We call this sequence of return risk, and it is important to manage this risk appropriately.  This, too, would be an excellent topic for future blogs and episodes as there can be a lot of planning and risk mitigation for this issue.  There is an alternative approach to take the annual volatility into account in measuring how much one needs on Day One of retirement and that is to use some form of Monte Carlo analysis.  In brief, Monte Carlo analysis attempts to stress test the portfolio in retirement based on many different factors. Again, we won’t go into detail on Monte Carlo analysis in this blog or episode, but it’s an additional way that will complement the more simplistic straight-line analysis.  As we bring Monte Carlo analysis to our retirement planning, we realize that we may need 20% to 40% more than what our basic calculations would suggest.  This is because we want to plan for some worse case scenarios, and the Monte Carlo approach attempts to do that.  Even long periods of time can produce different returns.  

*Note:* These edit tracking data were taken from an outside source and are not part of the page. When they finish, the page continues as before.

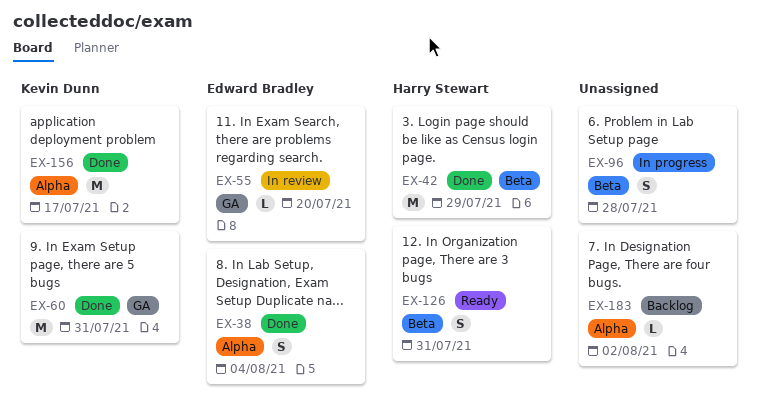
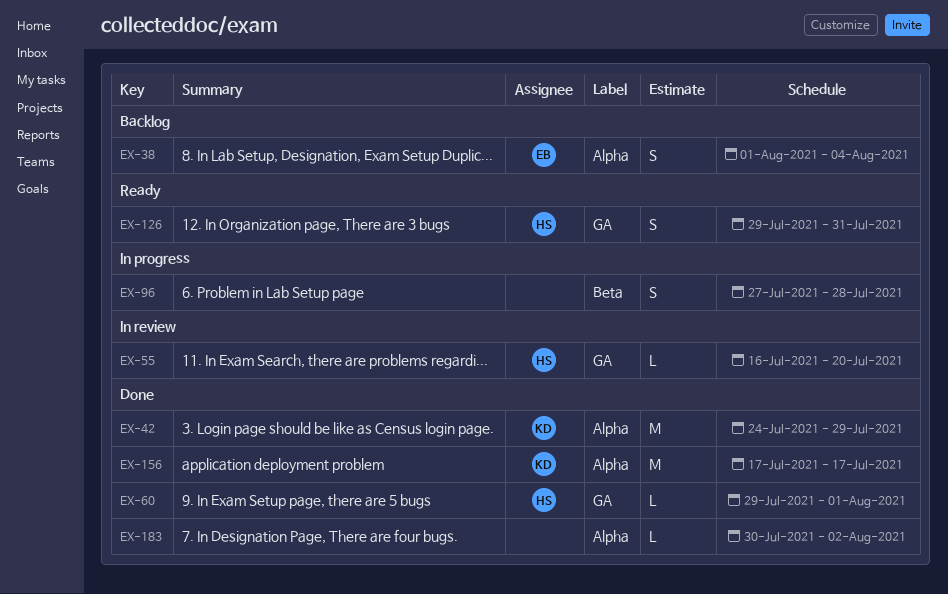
EX-38, status: Done -> Backlog
EX-42, owner: Harry Stewart -> Kevin Dunn
EX-42, label: Beta -> Alpha
EX-55, owner: Edward Bradley -> Harry Stewart
EX-60, owner: Kevin Dunn -> Harry Stewart
EX-60, estimate: M -> L
EX-60, due: Jul 31 -> Aug 1
EX-126, label: Beta -> GA
EX-183, status: Backlog -> Done

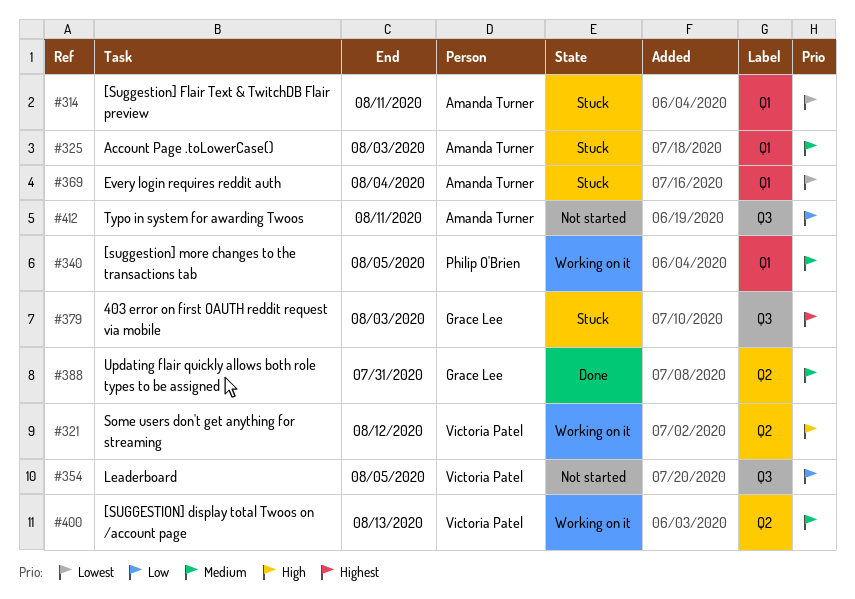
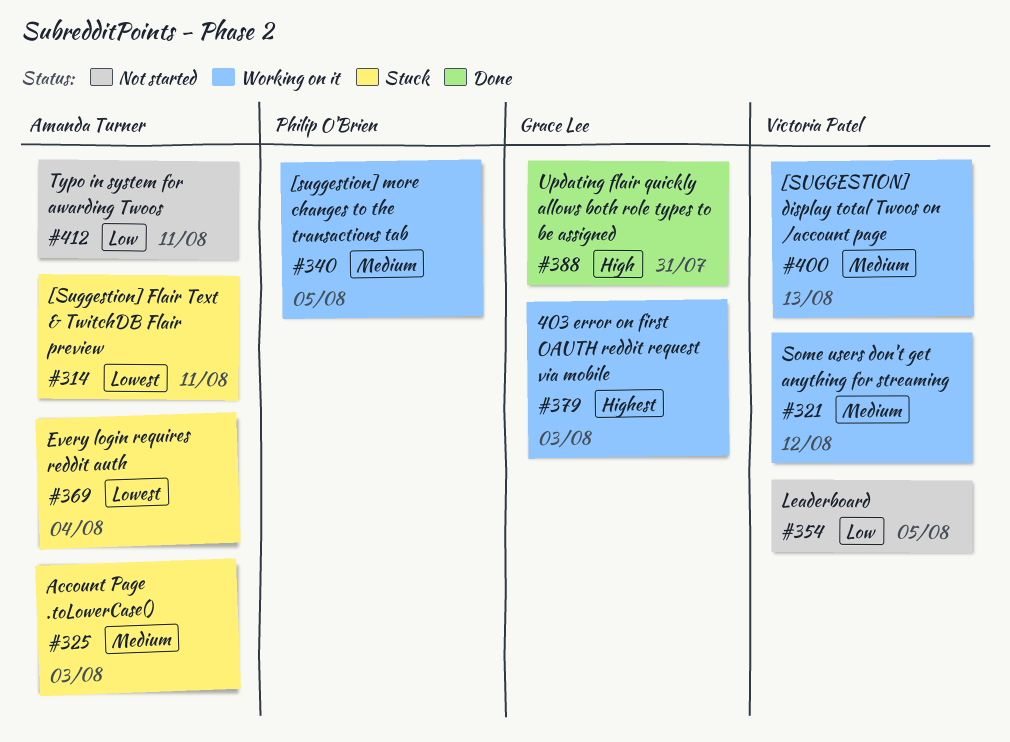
#321, priority: High -> Medium
#379, status: Stuck -> Working on it
#388, priority: Medium -> High

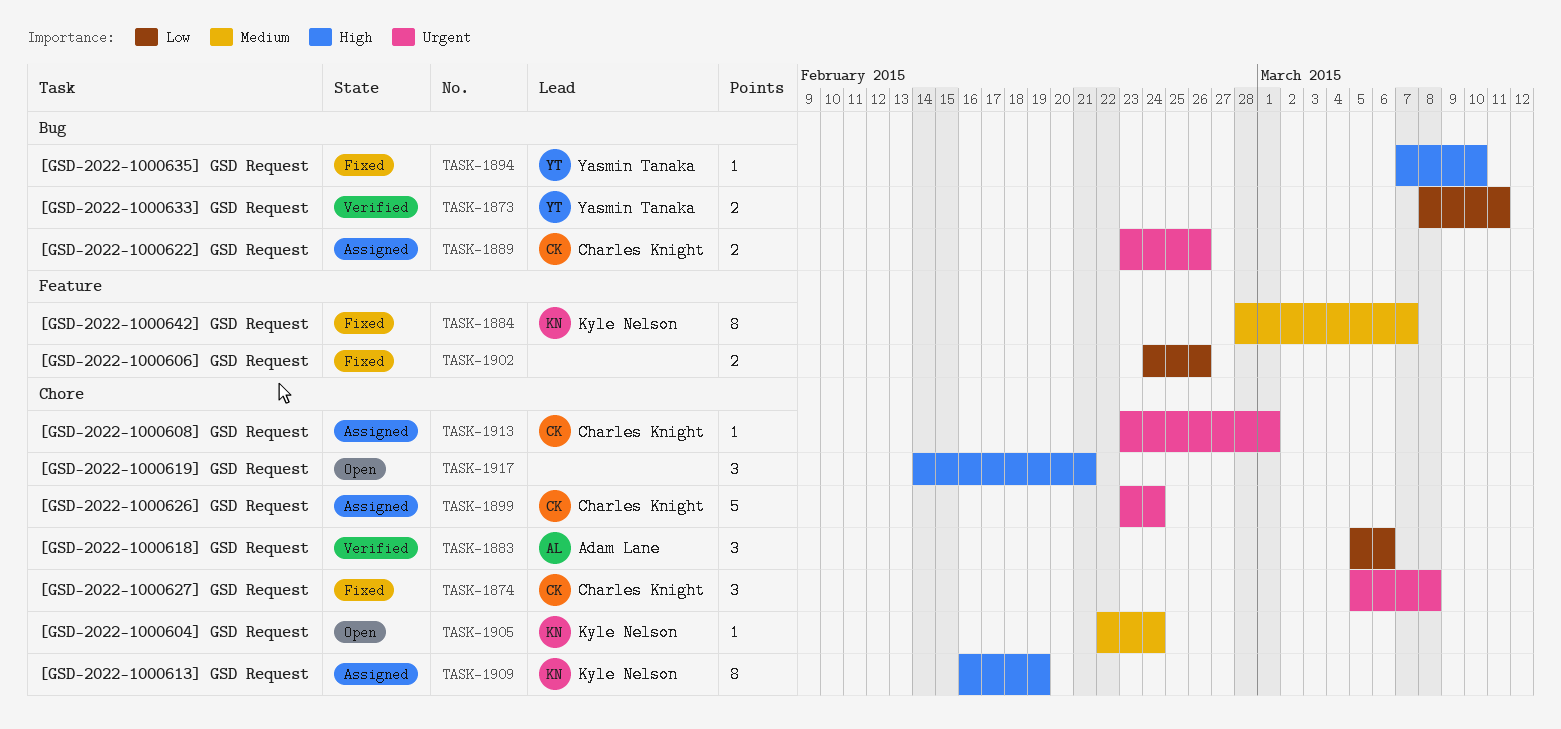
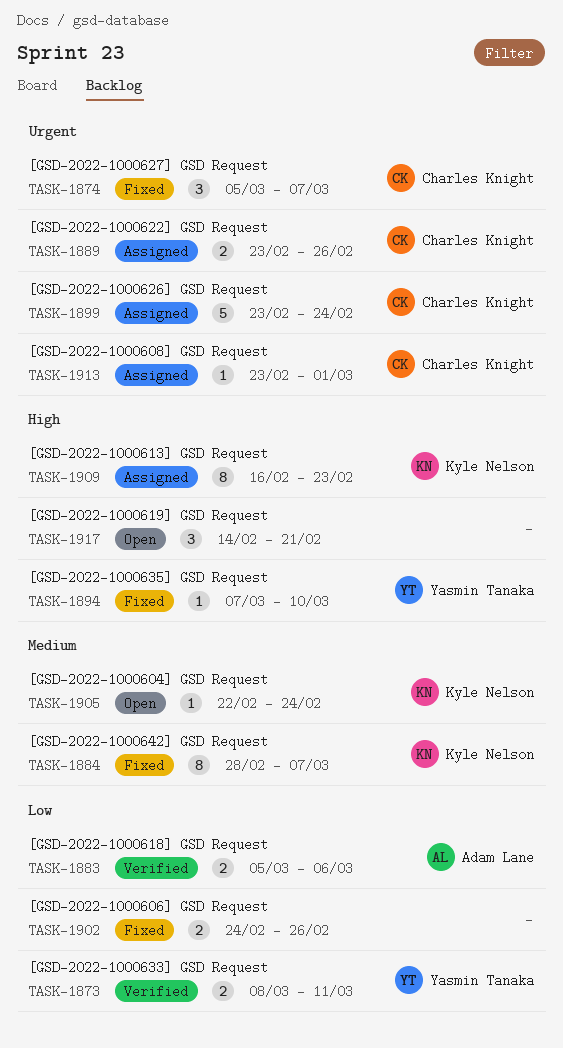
TASK-1874, due: Mar 8 -> Mar 7
TASK-1883, estimate: 3 -> 2
TASK-1909, due: Feb 19 -> Feb 23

While you don’t need to factor in all of these complexities in doing a high-level review of your retirement situation, those variables relating to the adjusted rate of return input provides another example of why using a simple adjusted rate of return number for calculating how much you need on Day One of retirement may be too simplistic and lead to somewhat inaccurate results.

To wrap up, figuring out how much you need on Day One of retirement can involve a basic calculation using three simple factors – the withdrawal amount, the duration, and the rate of return.  It becomes more complicated when you begin to break each factor down and take into account the uniqueness of all of our life plans at retirement and the volatility of the market.  Nevertheless, this simple calculation is a good start for understanding whether you are in the ball park of meeting your retirement goals and providing some impetus to seek further help whether you want to pour into the research and analysis on your own or seek a professional’s help.